The plain prinia, or the plain, or white-browed wren-warbler (Prinia inornata/纯色鹪莺) is a small warbler in the Cisticolidae family. It is a resident breeder from Pakistan and India to south China and southeast Asia. It was formerly included in the tawny-flanked prinia, Prinia subflava (Gmelin, 1789), resident in Africa south of the Sahara. The two are now usually considered to be separate species.
This skulking passerine bird is typically found in wet lowland grassland, open woodland, scrub and sometimes gardens. The plain prinia builds its nest in a shrub or tall grass and lays three to six eggs. (The tawny-flanked prinia nests in herbage and lays two to four eggs.)
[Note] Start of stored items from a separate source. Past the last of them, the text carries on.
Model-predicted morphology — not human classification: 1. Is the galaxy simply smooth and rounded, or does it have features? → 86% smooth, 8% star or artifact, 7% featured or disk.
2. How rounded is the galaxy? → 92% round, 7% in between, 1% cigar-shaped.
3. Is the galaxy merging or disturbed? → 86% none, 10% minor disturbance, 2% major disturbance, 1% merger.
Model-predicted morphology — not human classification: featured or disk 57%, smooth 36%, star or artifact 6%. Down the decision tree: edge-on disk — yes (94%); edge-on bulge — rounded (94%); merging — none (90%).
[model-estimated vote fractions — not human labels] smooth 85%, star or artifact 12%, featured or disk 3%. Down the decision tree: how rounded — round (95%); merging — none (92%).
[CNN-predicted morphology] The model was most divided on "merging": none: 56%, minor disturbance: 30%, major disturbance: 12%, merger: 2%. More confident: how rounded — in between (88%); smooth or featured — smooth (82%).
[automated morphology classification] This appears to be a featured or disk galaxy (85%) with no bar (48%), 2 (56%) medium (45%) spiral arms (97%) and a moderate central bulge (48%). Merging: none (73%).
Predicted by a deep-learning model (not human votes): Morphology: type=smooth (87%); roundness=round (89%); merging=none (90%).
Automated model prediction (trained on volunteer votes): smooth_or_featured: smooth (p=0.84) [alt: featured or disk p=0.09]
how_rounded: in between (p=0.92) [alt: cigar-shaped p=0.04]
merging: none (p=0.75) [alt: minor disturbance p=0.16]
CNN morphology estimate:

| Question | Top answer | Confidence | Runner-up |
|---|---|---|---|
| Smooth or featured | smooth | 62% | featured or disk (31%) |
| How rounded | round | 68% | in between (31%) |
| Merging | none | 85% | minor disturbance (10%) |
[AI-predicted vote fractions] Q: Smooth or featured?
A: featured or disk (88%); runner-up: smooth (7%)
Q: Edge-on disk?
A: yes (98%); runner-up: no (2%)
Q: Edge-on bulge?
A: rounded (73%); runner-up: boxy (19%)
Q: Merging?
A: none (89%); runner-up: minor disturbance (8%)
These 13–14-cm long warblers have short rounded wings, a longish tail, strong legs and a short black bill. In breeding plumage, adults are grey-brown above, with a short white supercilium and rufous fringes on the closed wings. Underparts are whitish-buff. The sexes are identical.
In winter, the upperparts are a warmer brown, and the underparts more buff. The tail is longer than in summer. There are a number of races differing in plumage shade. The endemic race in Sri Lanka retains summer plumage, including the shorter tail, all year round.
Like most warblers, the plain prinia is insectivorous. The song is a repetitive tlee-tlee-tlee.